Ma resta vero che oggi, in un Paese avanzato, si potrebbe ridurre drasticamente la giornata lavorativa, garantire reddito di lavoro per tutti, istruzione previdenza sanità alloggio per tutti, ecc.? In astratto, certo, resta vero. Però: la realizzabilità materiale, appunto, non è ancora realizzabilità concreta (ne è la condizione di possibilità, come abbiamo visto.)

E tuttavia, la realizzabilità materiale dei diritti sociali non è scomparsa.. È vero: trent’anni dopo, in presenza delle rovine di quei diritti sociali, e della nuova tappa dell’imperialismo [4], si tratta innanzitutto di vedere come la borghesia, essa stessa mutata, non più espansiva ma oligarchica, modifica il suo blocco storico di classi subalterne, e di popoli subalterni nella “periferia” ricapitalistizzata e ricolonizzata. E, senza dubbio, si tratta di ricominciare dopo una grande sconfitta. Ma chiunque affermi seriamente che l’orizzonte, non importa quanto lontano, è quello di una fuoruscita dal Modo di produzione capitalistico, pone una questione di lotta egemoniale, e ha obbligo di pensare conseguentemente, e indicare, come ritiene possa configurarsi un soggetto di classe di questa lotta.

Non importa qui se tale soggetto sia pensato come tutto da ricostruirsi in un lavoro e una lotta assai lunga, ecc. - La questione è un’altra: chi afferma (come Hardt e Negri, ma non solo) che la transizione non avrà più un soggetto di classe, afferma con ciò stesso di pensare a una transizione (rivoluzionaria??) diversa nel genere, imparagonabile a tutte le transizioni e trasformazioni sociali del mondo moderno, borghesi o socialiste che fossero. Anche questo è lecito, beninteso. Ma ha alcune conseguenze. Non si tratta solo dei mezzi politici (non violenza, Gandhismo, movimentismo ecc.). Si tratta di fondare e argomentare razionalmente un progetto storico senza precedenti storici, e senza riscontri nella costituzione di classe che è pur quella del presente. Se se ne è capaci, lo si faccia. Ma qui non valgono le frasi (“situazione inedita”, “postmodernità” “fine della storia”, “fine del lavoro” e via vaticinando [5]).

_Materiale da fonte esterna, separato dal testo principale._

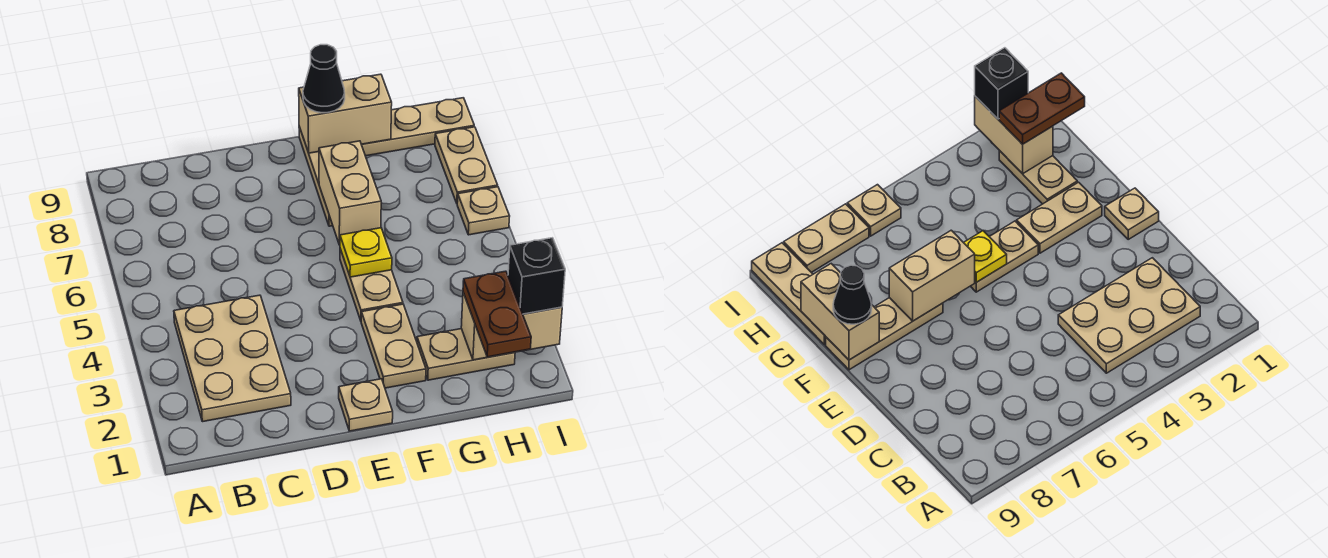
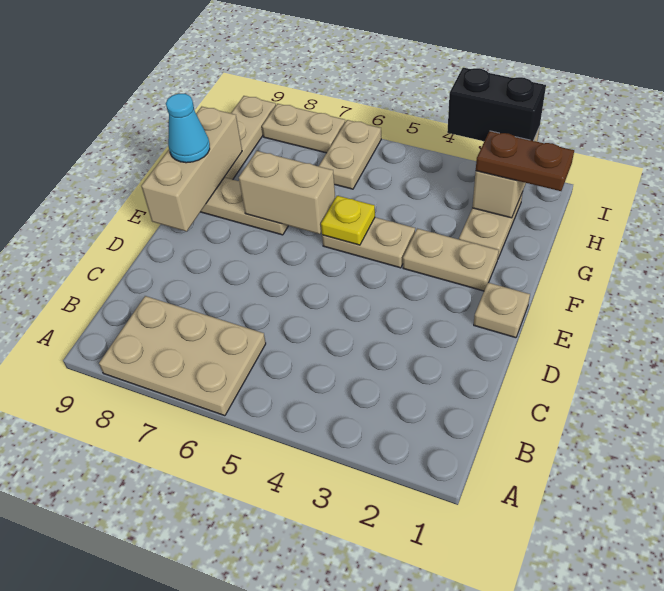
tan 2x3 plate [174,295,291,422] -> tan 2x3 plate moved to [99,296,266,416]
tan 1x2 brick [299,74,392,153] -> tan 1x3 brick [141,107,242,231]
black 1x1 cone [303,45,345,113] -> cyan 1x1 cone [166,94,210,163]
black 1x1 brick [508,238,565,314] -> black 1x2 brick [447,68,546,141]
tan 1x1 plate [457,187,510,235] -> tan 1x2 plate [319,120,381,189]

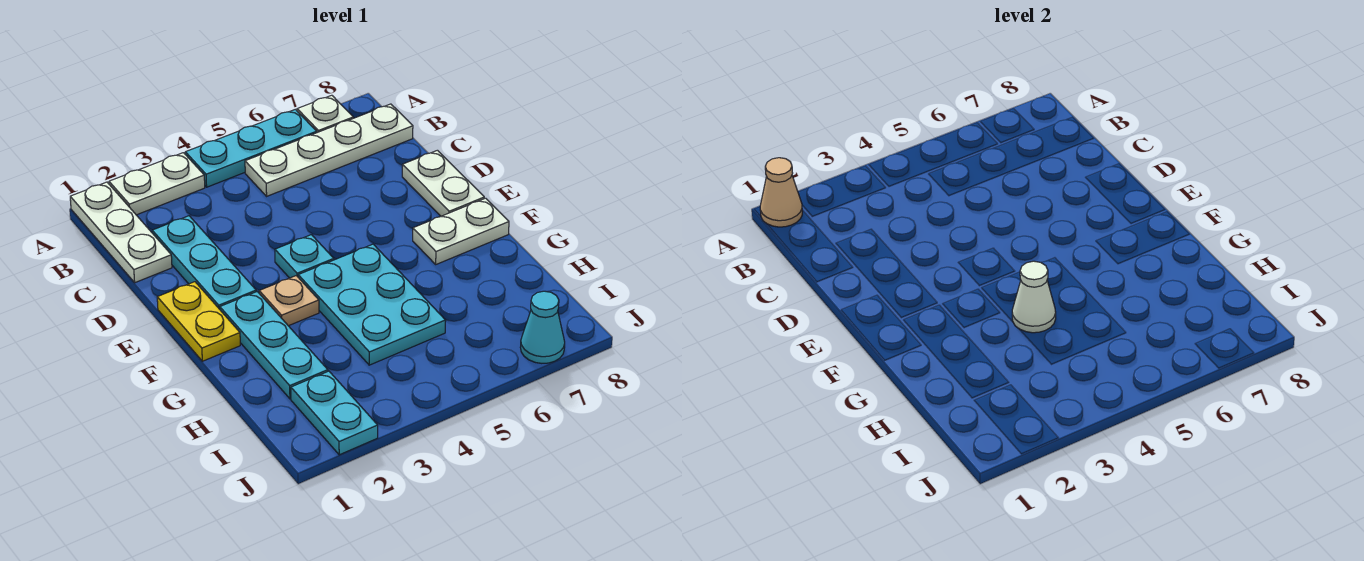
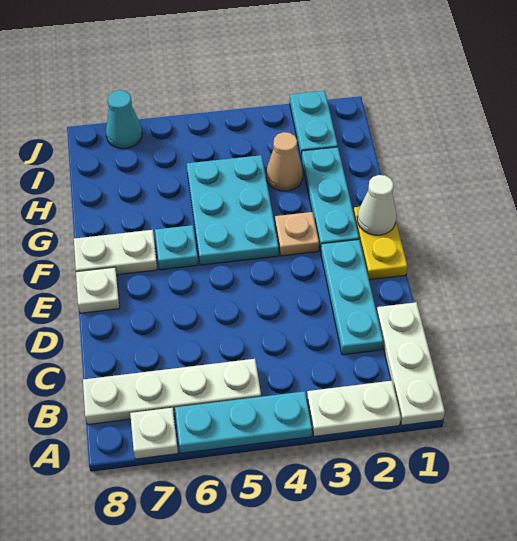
tan 1x1 cone [760,158,802,227] -> tan 1x1 cone moved to [266,132,303,191]
white 1x2 plate [402,150,484,216] -> white 1x1 plate [76,267,120,313]
cyan 1x1 plate [275,235,334,278] -> cyan 1x1 plate moved to [155,225,198,270]
white 1x1 cone [1012,261,1056,333] -> white 1x1 cone moved to [357,175,396,235]

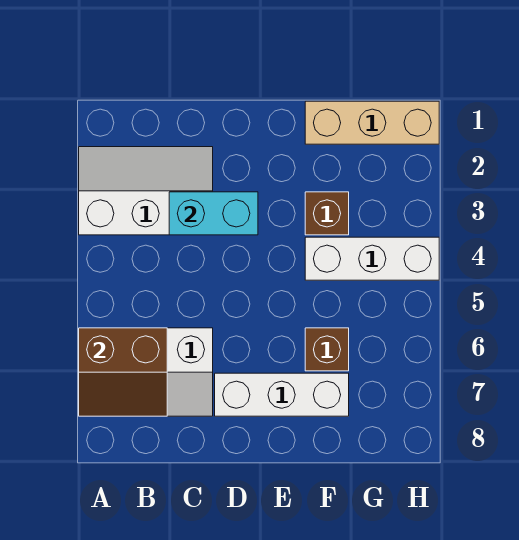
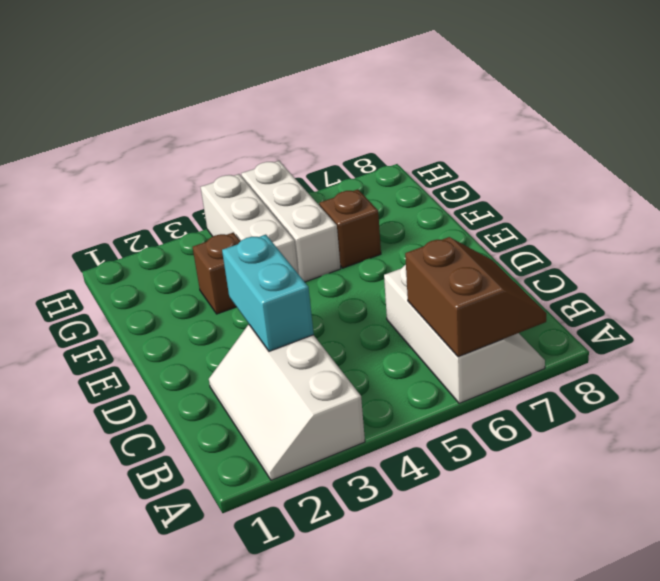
white 1x3 brick [215,373,349,416] -> white 1x3 brick moved to [241,161,341,282]
tan 1x3 brick [305,101,439,144] -> none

[1] C’è bisogno di dire che il c.d. “tempo libero” sta alle prospettive di sviluppo umano al massimo come condizione necessaria, non sufficiente, poiché può essere riempito di qualunque cosa, essendo appunto “libero” in quanto vuoto, semplice “tempo di non-lavoro”? Più sostanziale, in quella fase, era la rivendicazione “la Costituzione non solo fuori, ma anche dentro i luoghi di lavoro”.

[2] La opportunità politica delle varie posizioni di allora è, ovviamente, un discorso a parte.

[3] Si avviava invece allora, come oggi sappiamo, la grande controffensiva del capitale su scala mondiale, che tuttora mostra i suoi effetti. La nostra ipotesi è dunque, come si dice, controfattuale.

[4] Cfr. G. GATTEI, Tre maniere dell’imperialismo, nel vol. Il piano inclinato del capitale. Crisi, competizione globale e guerre, a cura di L. VASAPOLLO. Milano, Jaca Book, 2003.

[5] Si può anche affermare che la classe operaia, cioè il capitale, il rapporto di produzione fondamentale, il Modo di produzione capitalistico, non esistono più. Ci si dica allora, ma non a frasi, non a brandelli di mode “filosofiche” e di “analisi” politicistiche, che cosa esiste, e in che mondo viviamo.